We have provided grants of up to £10,000 to APEX Award holders to run exciting and innovative public engagement activities based on their APEX Award projects. Please get in touch with us if you have any questions about public engagement or any of the projects.
Red vs grey squirrels
Smart care dilemmas
The effect of explosives on heritage sites
Helping autistic children develop social skills through theatre and wearable technology
Dr Philip Cox’s project will explore the differences between the red and grey squirrels that live in Great Britain, and will uncover the reasons for the dramatic decline of the native red squirrel population over the last 150 years.
The team will run a series of school workshops involving interactive group activities to investigate the potential competition between the two species and identifying where red squirrels still exist in the parts of the UK today, to help students increase their understanding of the wildlife on their doorstep.
“By doing this, we aim to foster a deeper understanding of the the interaction between these two species, which we hope will lead to better appreciation of the conservation strategies currently being enacted to preserve red squirrels in Great Britain and the important role the public can play in supporting these efforts.”

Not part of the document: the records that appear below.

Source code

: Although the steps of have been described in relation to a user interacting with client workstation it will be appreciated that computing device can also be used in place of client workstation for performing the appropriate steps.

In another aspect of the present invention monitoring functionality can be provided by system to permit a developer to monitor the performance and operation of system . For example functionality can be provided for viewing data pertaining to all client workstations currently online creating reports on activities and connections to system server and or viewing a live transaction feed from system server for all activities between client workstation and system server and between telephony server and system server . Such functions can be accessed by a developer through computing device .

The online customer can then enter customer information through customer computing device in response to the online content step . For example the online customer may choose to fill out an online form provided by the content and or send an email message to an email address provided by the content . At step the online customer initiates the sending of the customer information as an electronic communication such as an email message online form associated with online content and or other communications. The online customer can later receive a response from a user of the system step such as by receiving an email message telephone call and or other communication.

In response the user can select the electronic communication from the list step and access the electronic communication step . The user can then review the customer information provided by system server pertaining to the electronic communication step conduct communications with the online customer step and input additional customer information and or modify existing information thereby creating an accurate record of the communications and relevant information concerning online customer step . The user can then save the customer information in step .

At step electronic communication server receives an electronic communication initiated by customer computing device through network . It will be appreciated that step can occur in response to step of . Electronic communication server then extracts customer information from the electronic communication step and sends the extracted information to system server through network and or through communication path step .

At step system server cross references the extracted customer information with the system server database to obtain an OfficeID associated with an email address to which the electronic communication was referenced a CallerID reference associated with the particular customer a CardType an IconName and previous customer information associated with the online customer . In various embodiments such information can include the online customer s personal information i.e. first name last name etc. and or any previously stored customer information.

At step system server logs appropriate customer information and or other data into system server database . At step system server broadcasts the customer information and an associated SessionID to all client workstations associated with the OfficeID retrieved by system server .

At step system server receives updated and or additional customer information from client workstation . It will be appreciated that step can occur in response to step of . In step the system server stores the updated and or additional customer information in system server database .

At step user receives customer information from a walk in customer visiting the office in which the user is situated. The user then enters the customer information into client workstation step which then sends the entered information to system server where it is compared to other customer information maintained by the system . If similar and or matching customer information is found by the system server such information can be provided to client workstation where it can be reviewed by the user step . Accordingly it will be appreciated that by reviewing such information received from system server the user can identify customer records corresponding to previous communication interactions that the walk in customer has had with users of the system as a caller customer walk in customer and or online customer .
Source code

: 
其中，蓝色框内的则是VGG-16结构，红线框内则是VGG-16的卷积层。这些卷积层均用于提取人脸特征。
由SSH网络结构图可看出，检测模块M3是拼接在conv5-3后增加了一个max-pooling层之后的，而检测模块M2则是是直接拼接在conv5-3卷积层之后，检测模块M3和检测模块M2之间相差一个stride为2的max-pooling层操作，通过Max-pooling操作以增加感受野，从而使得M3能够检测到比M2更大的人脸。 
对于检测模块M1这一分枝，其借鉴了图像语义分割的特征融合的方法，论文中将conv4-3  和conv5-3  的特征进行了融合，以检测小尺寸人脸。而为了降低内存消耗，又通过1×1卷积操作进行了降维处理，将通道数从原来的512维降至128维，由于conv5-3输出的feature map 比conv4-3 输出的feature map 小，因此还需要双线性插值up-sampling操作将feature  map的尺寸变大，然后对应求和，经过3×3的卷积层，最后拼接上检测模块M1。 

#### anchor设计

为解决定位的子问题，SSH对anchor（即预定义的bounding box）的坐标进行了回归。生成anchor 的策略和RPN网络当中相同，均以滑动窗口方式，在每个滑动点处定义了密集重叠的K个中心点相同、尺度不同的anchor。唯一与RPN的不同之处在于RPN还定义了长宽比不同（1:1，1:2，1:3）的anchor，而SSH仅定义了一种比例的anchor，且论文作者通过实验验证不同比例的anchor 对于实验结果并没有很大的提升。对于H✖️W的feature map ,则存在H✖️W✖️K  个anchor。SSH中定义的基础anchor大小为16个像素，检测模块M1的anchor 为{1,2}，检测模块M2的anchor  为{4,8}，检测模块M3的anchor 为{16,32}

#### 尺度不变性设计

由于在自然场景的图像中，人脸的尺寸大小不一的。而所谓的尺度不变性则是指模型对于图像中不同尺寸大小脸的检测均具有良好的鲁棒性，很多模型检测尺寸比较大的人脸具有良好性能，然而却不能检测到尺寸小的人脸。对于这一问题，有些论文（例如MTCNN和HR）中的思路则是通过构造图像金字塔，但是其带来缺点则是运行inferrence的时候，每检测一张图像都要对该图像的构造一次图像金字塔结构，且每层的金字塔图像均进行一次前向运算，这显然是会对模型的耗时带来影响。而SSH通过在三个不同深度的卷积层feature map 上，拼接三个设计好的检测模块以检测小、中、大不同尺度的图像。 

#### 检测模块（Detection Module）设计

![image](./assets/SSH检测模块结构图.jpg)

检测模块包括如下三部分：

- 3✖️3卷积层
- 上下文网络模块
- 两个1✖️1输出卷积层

Professor Christine Hine’s research focuses on the ethical dilemmas that arise in smart care initiatives. The team hope that by facilitating conversation around these concerns, they can build better support for decision making with participants that use and manage these technologies on a day-to-day basis.
“Smart care technologies have a huge potential to support safer independent living for those experiencing conditions such as dementia. Implementing these technologies involves potential for ethical dilemmas to arise around such issues as privacy, autonomy and algorithmic decision making.”
The group will develop educational materials, including an informative video exploring the issues that arise when choices are made about technology and care, and the impact of these decisions. They will present these resources at a range of events to foster further discussion between care recipients and their families as well as professional care providers and organisations advocating these audience groups
Dr Lisa Mol (UWE Bristol), Dr Emma Cunliffe (Newcastle University) and Dr Charlotte Brassey (Manchester Metropolitan University) look at the impact of modern explosives on historical and culturally important heritage sites in conflict zones. Using tools and techniques to examine the subsurface or ‘invisible’ damage that weakens stone on these sites, the team helps to assess whether original materials can be safely reused in reconstruction.
“We integrate material science, imaging, archaeology, and architecture with remote damage assessment methods (satellite imagery), collaborating with international partners in Egypt and Yemen, where many sites are at risk, to conduct damage extent analysis.”
Through a series of online workshops, the team aim to provide support and training to their partners in Yemen and Egypt working in heritage protection. They also plan to engage school children and the public with hands on activities exploring the scientific methods used in their research to raise awareness for the various ways in which heritage can be destroyed.
Dr Jennifer Leigh and the team are establishing LAB XX to engage students with science in areas with low socioeconomic status. Using innovative spaces of exploration and open discussion, they aim to encourage young women to consider science as an exciting and attainable career choice.
“We will work with this group in small participatory creative and reflective workshops to create a space that facilitates dialogue around the ambitions, motivations, barriers and challenges associated with entering scientific education and pursuing a career in science.”
Through online YouTube and YouTube360° channels and local workshops, the team will showcase women working in science, create immersive ‘behind the scenes’ lab experiences and provide a platform for discussion between students and scientists in their local area.
Dr Jamie Ward’s research explores the importance of interpersonal synchrony - how we coordinate and move together in time - in our daily social interactions and early stages of development. Using wearable sensors to characterise social behaviour, the team will run a series of theatre and science performances for autistic and early-years primary school children and their families and record engagement data from participants.
“There is evidence that children can benefit from theatre-based activities in early years, with knock-on effects in developing their communication skills and learning. The project should demonstrate the importance of theatre as a social good, how wearable technology can facilitate this demonstration, and how, together, theatre and technology can help us understand the underlying mechanisms of social development.”
The performances will be used as a platform for open discussion on the science behind the work and how the data recorded is interpreted and used, gathering new insights into the mechanisms and applications of social interaction in theatre.